As luck would have it, this evening I saw that Top Gear was on tonight and just happened to catch that they would be having a race from Colombo to northern Sri Lanka in two tuk-tuks to try to make it over "Adam's Bridge" (hint, it's not a real bridge) to India! So I got to see the kind of scenery that awaits me and it looks beautiful. I'm not much of a Top Gear fan to be honest (particularly since Clarkson left) but it was lovely to see all that lush scenery and the beautiful beaches. Kinda exciting!

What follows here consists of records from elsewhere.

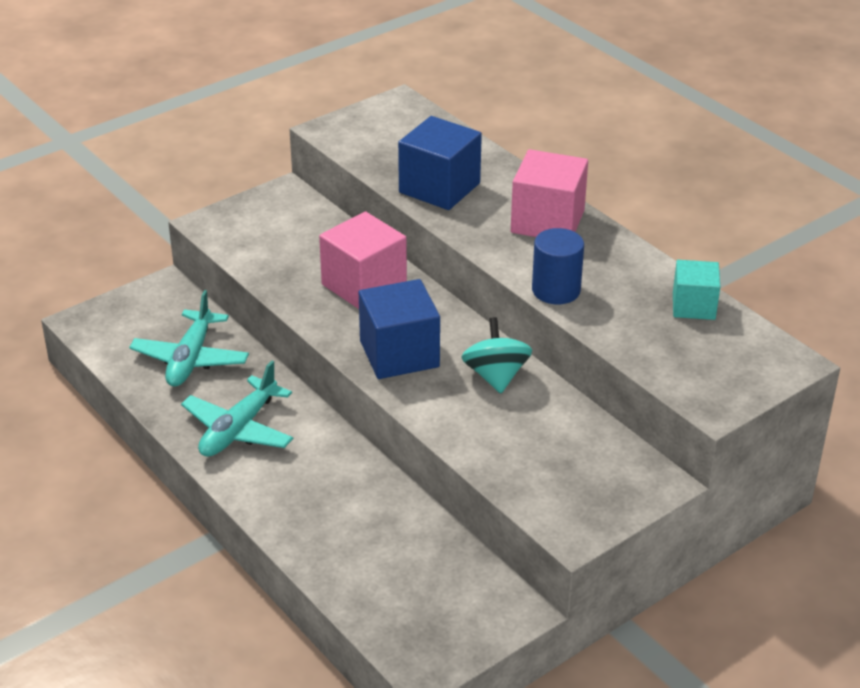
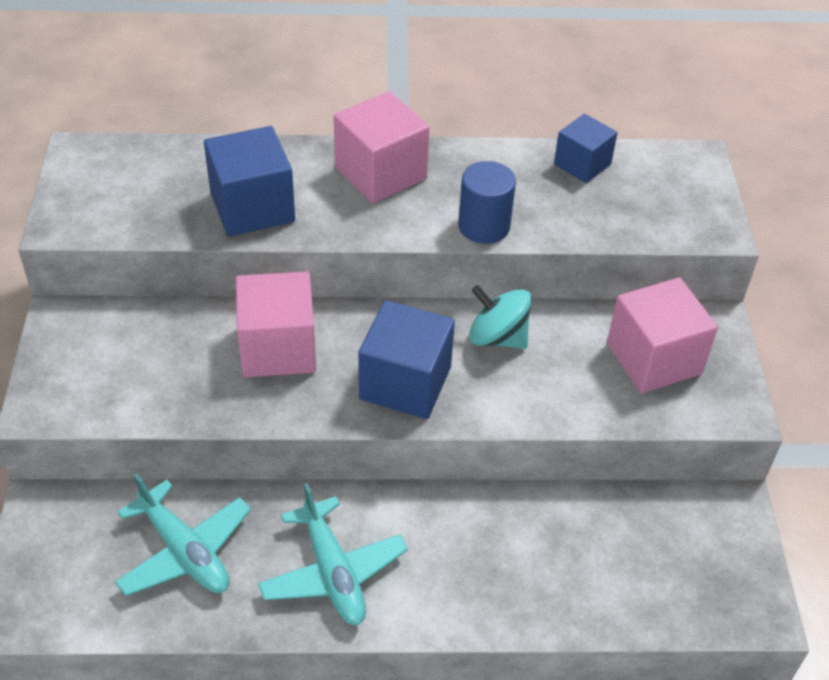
camera: 55 degrees left, 10 degrees up
(573, 464) = (653, 358): none -> pink cube
(693, 306) = (582, 164): turquoise cube -> blue cube

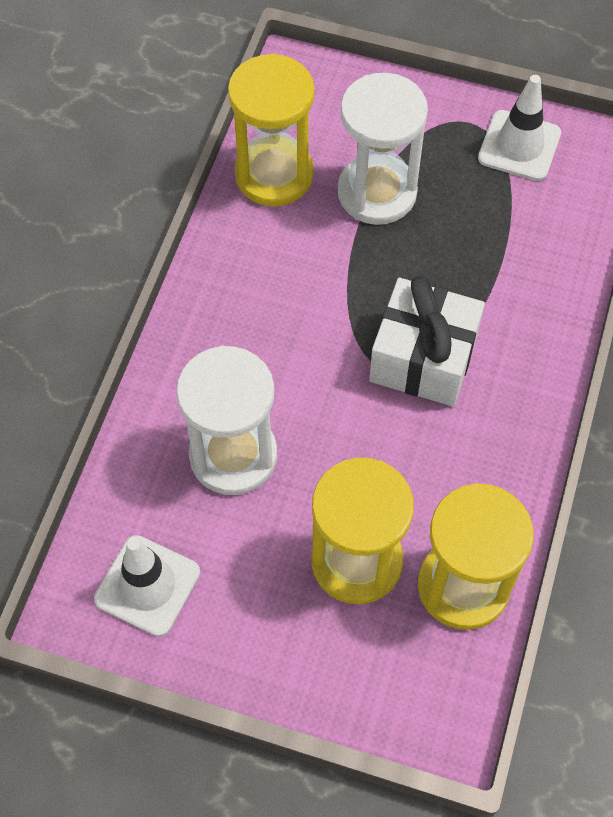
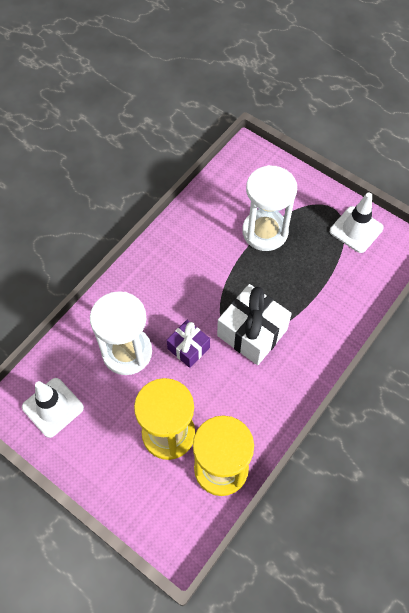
camera: 20 degrees right, 0 degrees up
(274, 175) = (213, 205): yellow hourglass -> none
(331, 416) = (188, 348): none -> purple gift

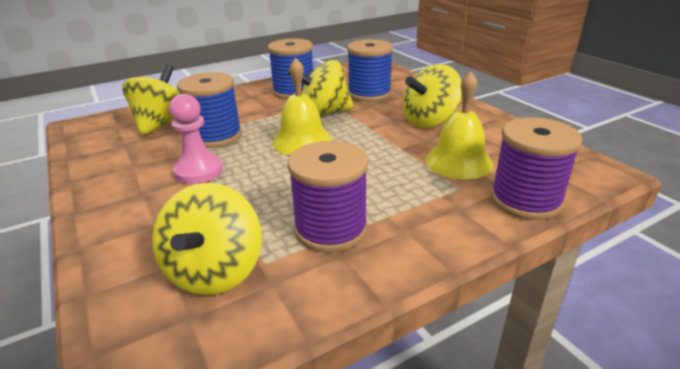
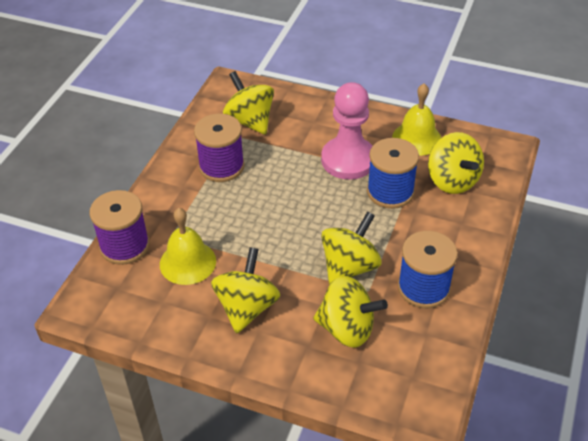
camera: 140 degrees right, 15 degrees up
(198, 171) = (348, 160): pink pawn -> pink pawn, size x1.52
(302, 141) = (321, 222): yellow bell -> yellow bell (416, 138)
(369, 94) = (347, 328): blue spool -> yellow spinning top

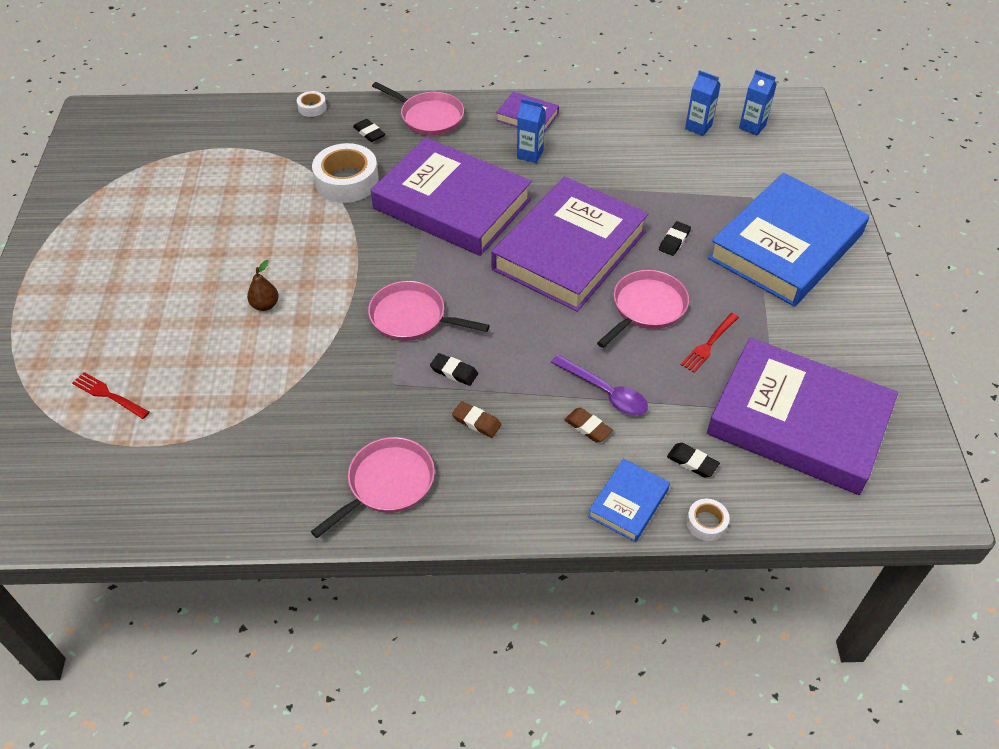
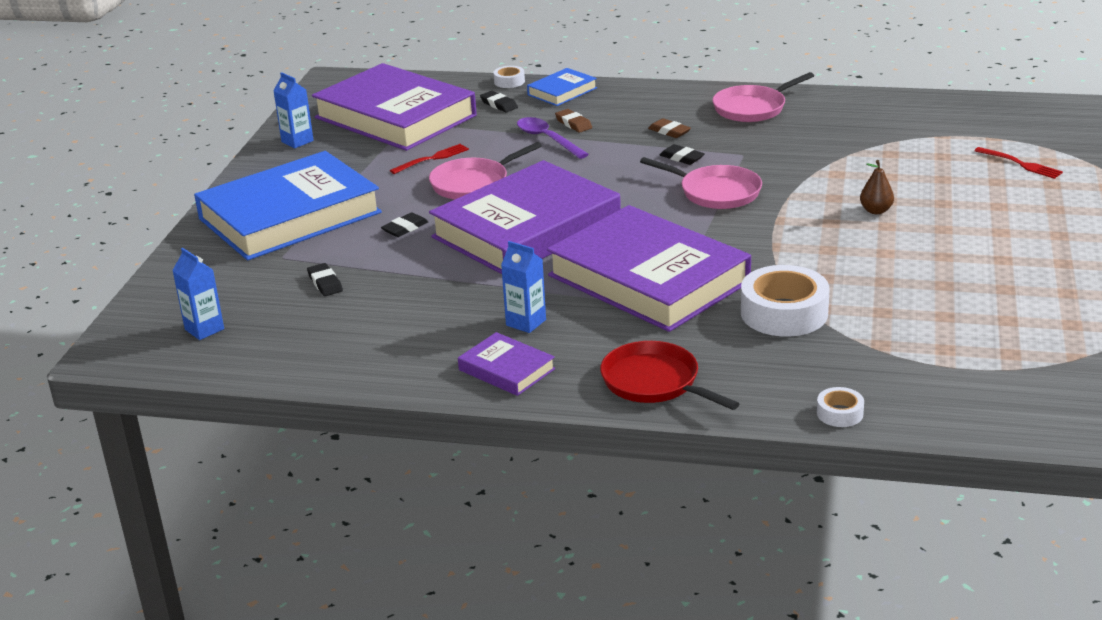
camera: 165 degrees left, 20 degrees down
(369, 133) = (749, 369): black eraser -> black eraser (325, 283)
(429, 117) = (654, 382): pink pan -> red pan
(698, 127) = (276, 335): blue carton -> blue carton (297, 141)

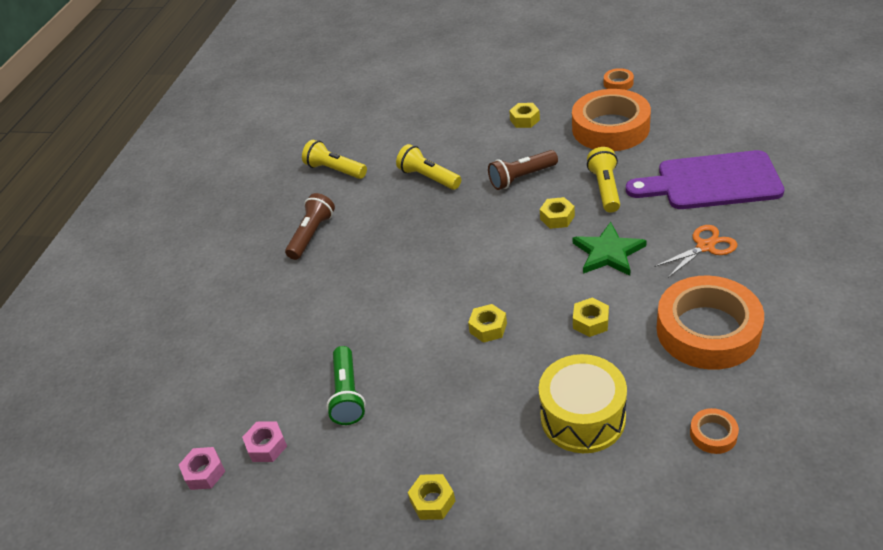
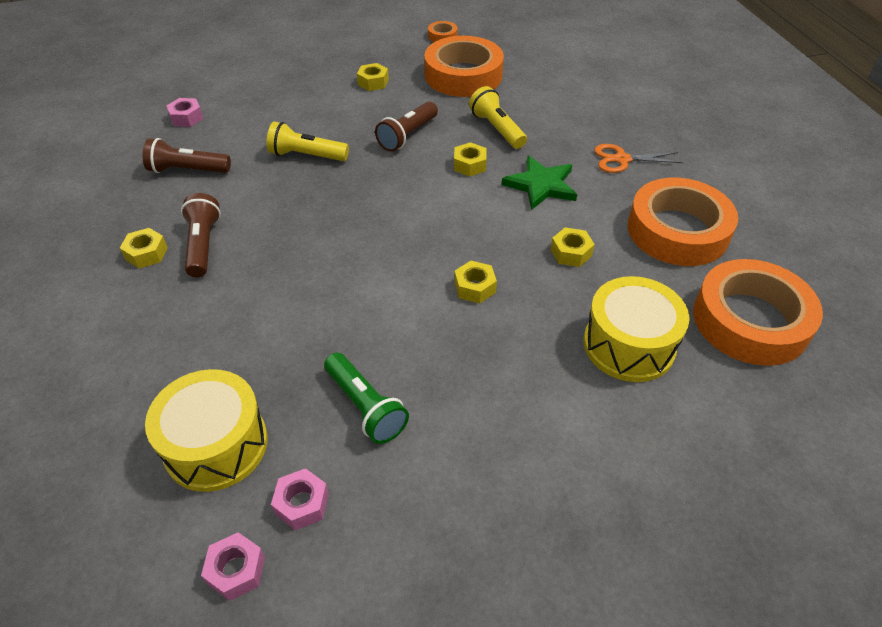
camera: 35 degrees left, 5 degrees up
(238, 386) = (216, 445): none -> yellow drum
(335, 170) = (187, 170): yellow flashlight -> brown flashlight
(359, 124) = (186, 118): none -> pink nut
(432, 501) = (542, 488): yellow nut -> yellow nut (146, 253)
(705, 246) = (622, 159): orange scissors -> orange scissors turned 120 degrees counterclockwise
(711, 181) = (586, 104): purple cutting board -> none
(713, 434) = (750, 320): orange tape -> orange tape, size x2.44

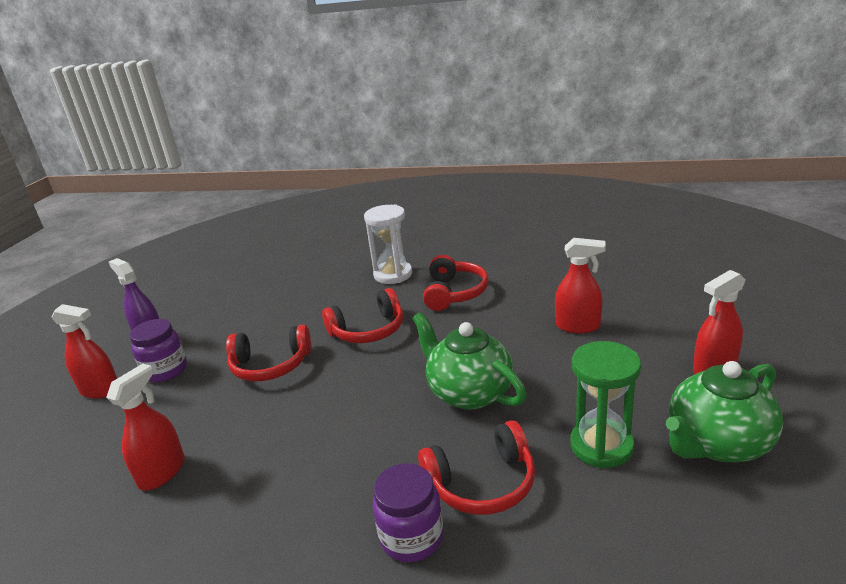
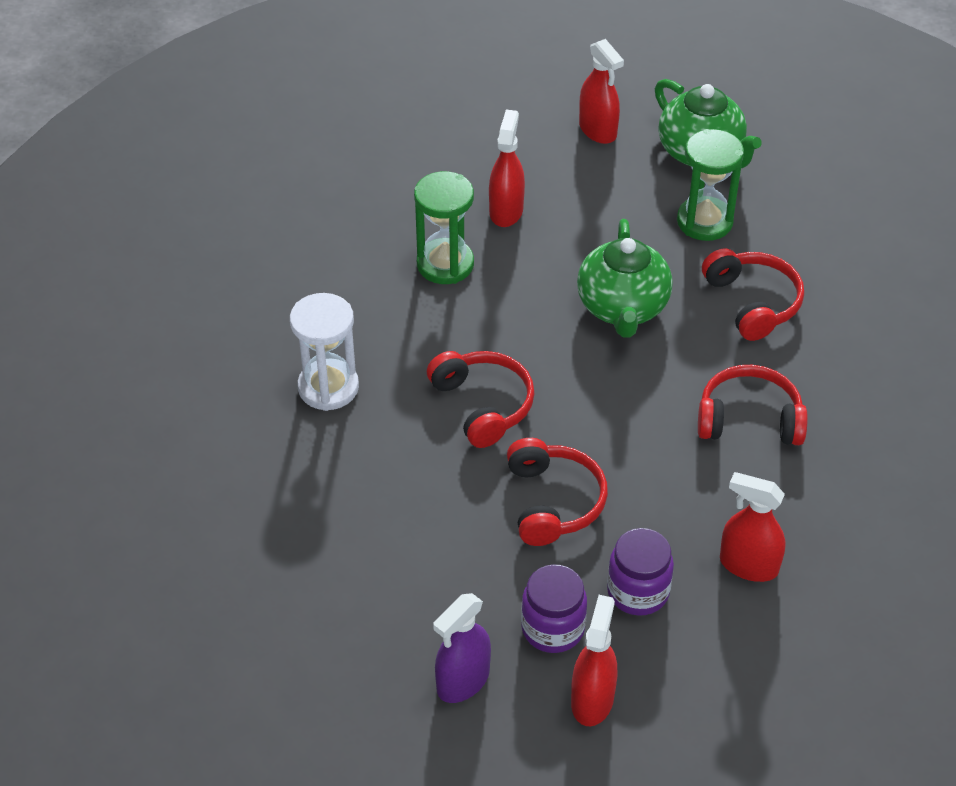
camera: 95 degrees left, 20 degrees up
(412, 537) = (816, 349): purple jar -> purple jar (638, 592)
(454, 293) = (402, 317): red headphones -> red headphones (749, 419)
(469, 392) = (622, 308): green teapot -> green teapot turned 45 degrees counterclockwise
(510, 304) = (445, 264): none -> green hourglass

Then to add more flavour to the mix, my son and his fiancée are getting married on the Saturday after I get back. It is the mairie wedding (the legal wedding), which will last about 30 minutes and then we are all going back to the bride's mom's place for lunch. They are making "tartiflette" (my favourite meal in the whole world I think) and have asked me to make desert for 20-25. Since tartiflette is pretty heavy we have agreed that I will make a fruit salad with rum and a cardamom sauce, millionaire's shortbread, and I think I will also make a heart-shaped chocolate cake, which is one of Jordan's favourites. My friend is making her "to die for" chocolate chip cookies so I don't suppose we will starve. I just hope this glorious weather holds out for them. My other son got married two years ago on 17 March in beautiful weather and Jordan and Jen are getting married on 16 March, so fingers crossed.
Other than that, there's not much going on. I took myself off to the Bénite Fontaine (the Church of the Blessed Fountain), in order to get a walk in but ostensibly to fill up my water bottles from the mountain spring water that runs through there (a bit like bottling your own Evian water - which you can also do for free). I noticed the farmer in the distance on the way back tending to his horses but other than that haven't seen him since. So all's good here. Packing almost done, and I haven't forgotten the mozzie repellent so Sri Lanka here I come!